TASK PROMPT:
Translate this sentence from the article on Coleraine's cup final into Spanish: "The Ballycastle schoolteacher also recruited former pupils Shane Jennings and Ciaran Clarke."

STUDY TEXT:
Coleraine manager Oran Kearney and his counterpart, Crusaders chief Stephen Baxter, are hoping to get their hands on the Irn-Bru Cup tomorrow

Presseye

Coleraine manager Oran Kearney and his counterpart, Crusaders chief Stephen Baxter, are hoping to get their hands on the Irn-Bru Cup tomorrow

The alarm clock is set for roughly 4.15pm today. That’s the time when Oran Kearney wants to hear the sleeping giant that is Coleraine Football Club awakened from a slumber that has lasted a lifetime.

The Bannsiders’ golden era in the mid-1970s — when they won three Irish Cups and the only League title in the club’s history to boot — is so long ago that it was before Kearney was even born.

Only a solitary Irish Cup has been won in the last 35 years — although there has been minor silverware along the way — as Coleraine fans have looked enviously towards Portadown, Crusaders and Cliftonville, who have all claimed league titles.

Like those clubs, the potential fanbase in the north-west is massive if the club can just spark a run of success and that is borne out by the fact that come 2,500 supporters in blue and white will back their team in tomorrow’s IRN-BRU League Cup final against Crusaders at the Ballymena Showgrounds (2.30).

And for Kearney the plan is for this game to be just the start of another golden age at Coleraine.

“We’ve always said it, and even coming through the door when I took over a year ago the first reason, more than anything, for coming here is that it is a big club and the potential for success in the future is huge,” said Kearney.

“We’re starting to shake that by the roots and we’re starting to waken that slightly.

“Last Saturday we had 800-900 fans at our league game against Glenavon, this week we’ll have 2,500.

“My big thing for the players is that on days like this Saturday and Boxing Day where there are extra fans coming through the gate they have to make sure we put on a good product so that we can try to get them back.

“Hopefully Saturday will leave a good taste with the fans and they will come back and support us in the future.”

It’s that great potential — which has gone unfulfilled under many more experienced managers — that motivated Kearney to sign a new contract with the Bannsiders that will keep him at the club until the summer of 2015.

The signs of what could be achieved are definitely there. Two weeks ago it looked like the final might have to be switched to Windsor Park in order to accommodate all the Coleraine fans who just have to be there.

Their first batch of tickets sold out within three days and the club sponsors came on-board to assist with temporary seating and save them the journey to Belfast.

“It's brilliant. We got a taste of it when we went to a pre-season tournament in Stranraer and took over 300 fans and that was just to Scotland for the weekend,” said Kearney.

“That told us — and the new players who had just came to the club — how big things could get.

“Now that the opportunity to play in a final has come along they’ve been brilliant.

“To have sold 2,500 tickets is brilliant for the lads.

“In the town itself, the Lodge Road roundabout and the Ballycastle Road roundabout as well as all through the town there are blue and white flags everywhere.

“Everyone has bought into it. More than anything the job is now in our hands to go and deliver.”

Kearney hasn’t quite been in the job a year, but very quickly the 33-year-old — the league’s youngest manager before Gary Hamilton was appointed at Glenavon — has put his own stamp on things very quickly.

The number of players signed during the summer hit double figures and he even managed to persuade former Linfield striker Curtis Allen and ex-Glentoran full-back Johnny Black that the best place to get over being axed by one of the Big Two was under his stewardship.

The Ballycastle schoolteacher also recruited former pupils Shane Jennings and Ciaran Clarke.

Kearney never lost a domestic final during his career — with his first medals coming during Linfield’s Grand Slam season of 2005-06 — and he doesn’t intend to let that record go.

“I always say that I am a lucky manager, but maybe I was an unlucky player so something has to go for me,” said Kearney, who would have won more trophies with the Blues had his career not been cut short almost three years ago.

“I was lucky enough to play in lots of good teams and it’s nice to have those medals, but this is my first final as a manager and I want to start that with a trophy.”

(Text extractions by page)
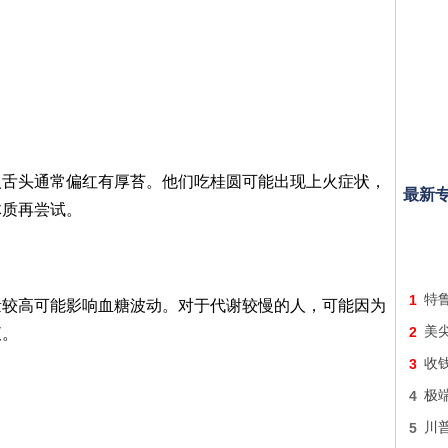
人舌头通常偏红有厚苔。他们吃桂圆可能出现上火症状，
最新
体质再尝试。
1
特
量较高可能影响血糖波动。对于代谢较慢的人，可能因为
2
美
衷。
3
收钱
4
极
5
川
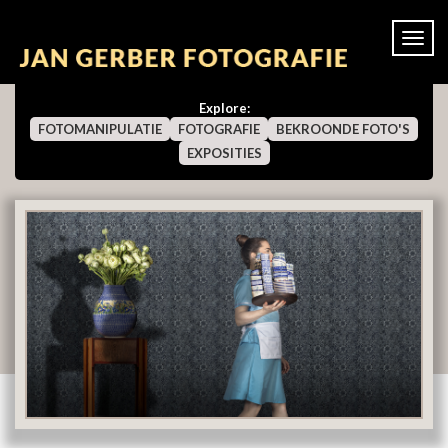
Togg
navi
Explore:
FOTOMANIPULATIE
FOTOGRAFIE
BEKROONDE FOTO'S
EXPOSITIES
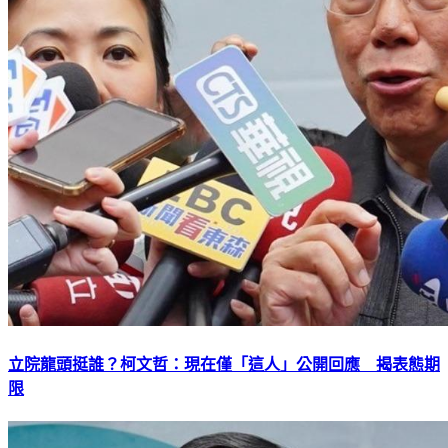
立院龍頭挺誰？柯文哲：現在僅「這人」公開回應 揭表態期
限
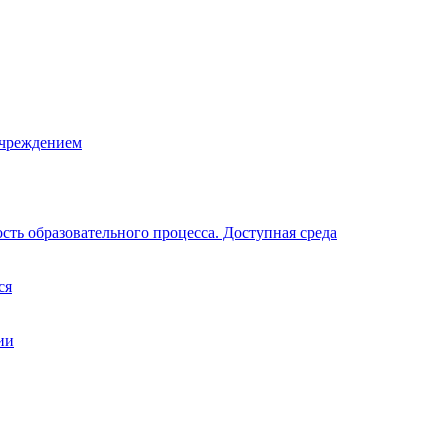
учреждением
ть образовательного процесса. Доступная среда
ся
ии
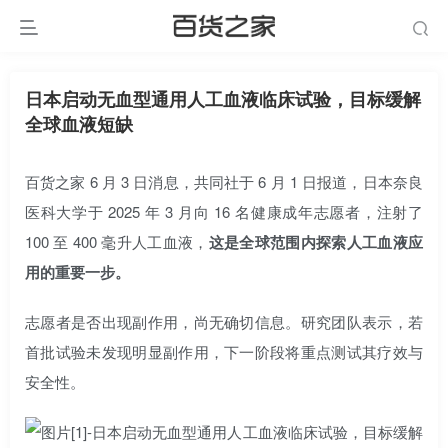
日本启动无血型通用人工血液临床试验，目标缓解
全球血液短缺
百货之家 6 月 3 日消息，共同社于 6 月 1 日报道，日本奈良
医科大学于 2025 年 3 月向 16 名健康成年志愿者，注射了
100 至 400 毫升人工血液，
这是全球范围内探索人工血液应
用的重要一步。
志愿者是否出现副作用，尚无确切信息。研究团队表示，若
首批试验未发现明显副作用，下一阶段将重点测试其疗效与
安全性。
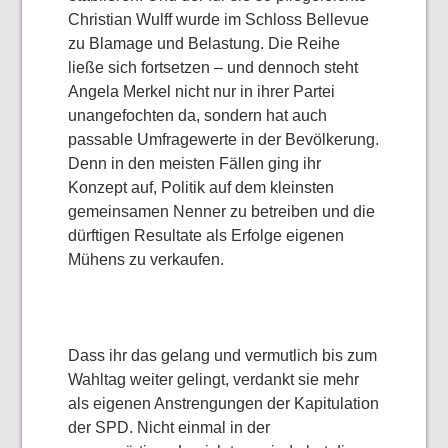
Christian Wulff wurde im Schloss Bellevue
zu Blamage und Belastung. Die Reihe
ließe sich fortsetzen – und dennoch steht
Angela Merkel nicht nur in ihrer Partei
unangefochten da, sondern hat auch
passable Umfragewerte in der Bevölkerung.
Denn in den meisten Fällen ging ihr
Konzept auf, Politik auf dem kleinsten
gemeinsamen Nenner zu betreiben und die
dürftigen Resultate als Erfolge eigenen
Mühens zu verkaufen.
Dass ihr das gelang und vermutlich bis zum
Wahltag weiter gelingt, verdankt sie mehr
als eigenen Anstrengungen der Kapitulation
der SPD. Nicht einmal in der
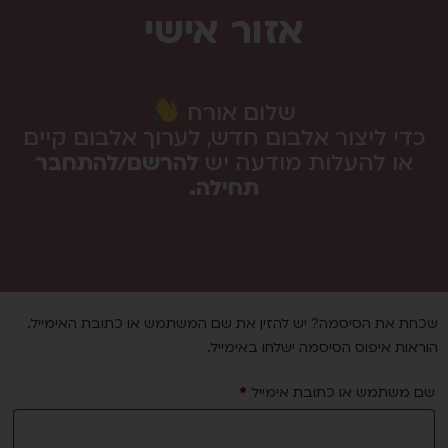
אזור אישי
שלום אורח
כדי ליצור אלבום חדש, לערוך אלבום קיים
או להעלות מודעה יש
להרשם/להתחבר
תחילה.
שכחת את הסיסמה? יש להזין את שם המשתמש או כתובת האימייל.
הוראות איפוס הסיסמה ישלחו באימייל.
שם משתמש או כתובת אימייל
*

ANSWER BOX:
El maestro de escuela de Ballycastle también fichó a los exalumnos Shane Jennings y Ciaran Clarke.